该方法中会启一个新线程定时给自己发送 ReviveOffers 消息。

    override def receive: PartialFunction[Any, Unit] = {

      case ReviveOffers =>
        makeOffers()
    }


    // Make fake resource offers on all executors
    private def makeOffers() {
      // Make sure no executor is killed while some task is launching on it
      val taskDescs = withLock {
        // Filter out executors under killing
        val activeExecutors = executorDataMap.filterKeys(executorIsAlive)
        val workOffers = activeExecutors.map {
          case (id, executorData) =>
            new WorkerOffer(id, executorData.executorHost, executorData.freeCores,
              Some(executorData.executorAddress.hostPort))
        }.toIndexedSeq
        scheduler.resourceOffers(workOffers)
      }
      if (!taskDescs.isEmpty) {
        launchTasks(taskDescs)
      }
    }

此方法会遍历 CoarseGrainedSchedulerBackend.executorDataMap,而此时 executorDataMap 中还没有任何东西,因此该方法等于啥也没干,等后面分析。

2.2 创建 StandaloneAppClient 并启动

private[spark] class StandaloneAppClient(
    rpcEnv: RpcEnv,
    masterUrls: Array[String],
    appDescription: ApplicationDescription,
    listener: StandaloneAppClientListener,
    conf: SparkConf)
  extends Logging {

  def start() {
    // Just launch an rpcEndpoint; it will call back into the listener.
    endpoint.set(rpcEnv.setupEndpoint("AppClient", new ClientEndpoint(rpcEnv)))
  }

  // 省略部分内容
}

创建ClientEndpoint,并以 “AppClient” 为名注册到 SparkContext.DriverSparkEnv.RpcEnv 上(详见 Spark源码:初始化SparkContext)。

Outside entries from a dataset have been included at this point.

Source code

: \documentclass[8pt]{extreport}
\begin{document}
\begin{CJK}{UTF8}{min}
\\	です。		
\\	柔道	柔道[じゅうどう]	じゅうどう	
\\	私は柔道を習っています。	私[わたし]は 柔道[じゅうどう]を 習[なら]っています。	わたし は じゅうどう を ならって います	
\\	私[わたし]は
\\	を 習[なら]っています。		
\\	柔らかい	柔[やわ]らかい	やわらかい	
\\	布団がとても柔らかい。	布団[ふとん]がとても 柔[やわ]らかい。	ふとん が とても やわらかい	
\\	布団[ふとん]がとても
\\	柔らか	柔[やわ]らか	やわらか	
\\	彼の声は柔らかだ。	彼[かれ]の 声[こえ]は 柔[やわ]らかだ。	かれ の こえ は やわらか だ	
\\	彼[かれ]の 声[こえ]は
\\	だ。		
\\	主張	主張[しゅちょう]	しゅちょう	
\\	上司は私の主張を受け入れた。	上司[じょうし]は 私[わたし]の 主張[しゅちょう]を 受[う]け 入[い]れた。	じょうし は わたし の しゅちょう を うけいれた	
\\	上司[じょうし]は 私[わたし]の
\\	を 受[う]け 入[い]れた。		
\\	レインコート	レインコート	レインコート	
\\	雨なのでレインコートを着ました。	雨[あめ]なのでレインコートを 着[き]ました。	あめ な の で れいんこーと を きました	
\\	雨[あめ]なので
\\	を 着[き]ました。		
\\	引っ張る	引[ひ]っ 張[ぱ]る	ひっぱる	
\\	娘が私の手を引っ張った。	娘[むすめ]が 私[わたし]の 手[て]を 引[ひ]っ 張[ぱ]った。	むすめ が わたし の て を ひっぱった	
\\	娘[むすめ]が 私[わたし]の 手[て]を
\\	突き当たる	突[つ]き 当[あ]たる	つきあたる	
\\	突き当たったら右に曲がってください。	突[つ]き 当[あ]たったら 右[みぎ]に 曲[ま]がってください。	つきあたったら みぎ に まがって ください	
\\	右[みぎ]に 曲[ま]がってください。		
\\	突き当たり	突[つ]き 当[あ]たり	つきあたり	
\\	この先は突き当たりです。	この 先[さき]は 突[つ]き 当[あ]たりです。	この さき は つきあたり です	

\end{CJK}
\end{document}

    override def onStart(): Unit = {
      try {
        registerWithMaster(1)
      } catch {
        case e: Exception =>
          logWarning("Failed to connect to master", e)
          markDisconnected()
          stop()
      }
    }


    private def registerWithMaster(nthRetry: Int) {
      registerMasterFutures.set(tryRegisterAllMasters())
      registrationRetryTimer.set(registrationRetryThread.schedule(new Runnable {
        override def run(): Unit = {
          if (registered.get) {
            registerMasterFutures.get.foreach(_.cancel(true))
            registerMasterThreadPool.shutdownNow()
          } else if (nthRetry >= REGISTRATION_RETRIES) {
            markDead("All masters are unresponsive! Giving up.")
          } else {
            registerMasterFutures.get.foreach(_.cancel(true))
            registerWithMaster(nthRetry + 1)
          }
        }
      }, REGISTRATION_TIMEOUT_SECONDS, TimeUnit.SECONDS))
    }


    private def tryRegisterAllMasters(): Array[JFuture[_]] = {
      for (masterAddress <- masterRpcAddresses) yield {
        registerMasterThreadPool.submit(new Runnable {
          override def run(): Unit = try {
            if (registered.get) {
              return
            }
            logInfo("Connecting to master " + masterAddress.toSparkURL + "...")
            val masterRef = rpcEnv.setupEndpointRef(masterAddress, Master.ENDPOINT_NAME)
            masterRef.send(RegisterApplication(appDescription, self))
          } catch {
            case ie: InterruptedException => // Cancelled
            case NonFatal(e) => logWarning(s"Failed to connect to master $masterAddress", e)
          }
        })
      }
    }
  1. 遍历所有masterRpcAddresses;
  2. 根据 masterAddress 和 masterEndpointName 获取masterRpcEndpointRef;
  3. 利用 masterRpcEndpointRef 发送 RegisterApplication(ApplicationDescription, DriverRpcEndpointRef) 消息。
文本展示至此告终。